格差拡大問題に関心が集まっているようだ。主に所得格差の拡大についてのデータ、代表的にはジニ係数の上昇が議論になっている。

格差拡大は悪であり是正しなければならないものであるとは必ずしも言い切れない。市場における公正な競争の結果としての格差を全否定してしまうと経済は円滑に運営できなくなるという現実がある。格差の拡大がどのような要因によるものなのかを吟味し、そのうえでどのような改善が可能なのかを考えていく視点が必要であると思う。

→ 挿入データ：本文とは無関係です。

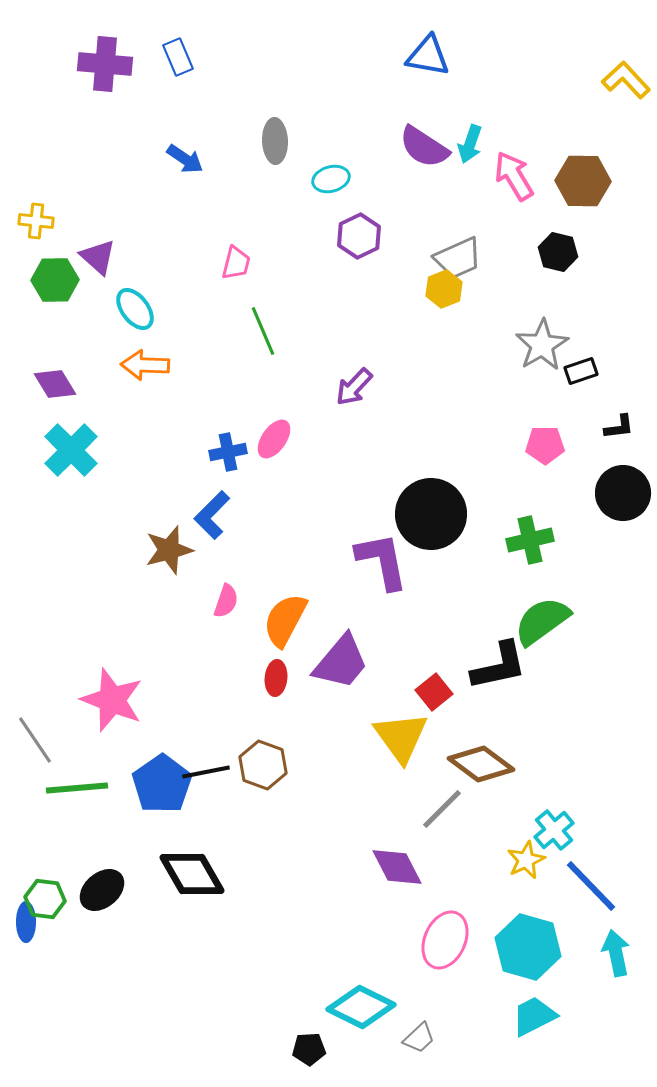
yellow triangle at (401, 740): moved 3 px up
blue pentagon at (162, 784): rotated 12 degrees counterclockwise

まず、事実として日本で所得格差が拡大しているのかどうかという点についてみると、人口の高齢化(所得が少ない高齢者の比率が増加したこと)が大きな要因となり、見た目のジニ係数が上がっていることは事実である。しかし、この部分は年金などの再分配効果によってかなり緩和されている。一方で、それでは説明しきれない所得格差の拡大も起きているようである。その要因として、非正規雇用の拡大にともなって雇用者間の所得格差が生まれていることが指摘されている。この格差に対する改善策は、種々の条件の違いを合理的に考慮しながら、同一労働同一賃金に近づけていくことで、不合理な格差の拡大を緩和することだと思われる。働き方に様々なバリエーションがあることで雇用機会が生まれてくるという側面もあるので、すべての労働者の働き方を正規のフルタイムに近づけていこうとするのは誤りだろう。

同時に雇用情勢に配慮したマクロ政策運営が大切であるということも言えるかもしれない。非正規労働者が増加した背景には過去の長期不況という状況があり、企業が正規労働者の採用を大きく削減したということが原因になっていたからである。その後も中途での正規労働者の採用も不十分であった。これはこれまでの日本企業の特に採用面での雇用慣行が障害であったように思われる。

雇用者間での格差問題もさることながら、もっとも大きな問題は、国民全体での生涯所得の格差や資産の格差の実態がどうかである。勤労者層の生涯所得に関して言えば、教育の機会均等を図ることができるか、というのが出発点になるだろう。近年、奨学金の改革が課題となってきているが、単純に給付型の割合を増やせばよいというわけでもないのではないか。もちろん高等教育を受ける能力を持った学生に機会を与えられるようにすることは大切であるし、若年世代が奨学金の返済に追われるという状況は改善すべきだろう。しかし、高等教育を受けた受益者本人に「出世払い」してもらうという考えにも一理ある。これには累進制の税制が役割を担えるかもしれない。また現在の産業構造変化にあわせて、高等教育をより学生の能力を引き出すものに改革していくことも必要だろう。

一方、資産格差は、本人の働きとは関係なく時間とともに拡大するという基本的な性格を持っている。これは社会の活力をそぐ要因にもなりかねない。これまで、所得格差の問題が主にクローズアップされてきたが、資産格差という点にも目を向けていく必要があるように思われる。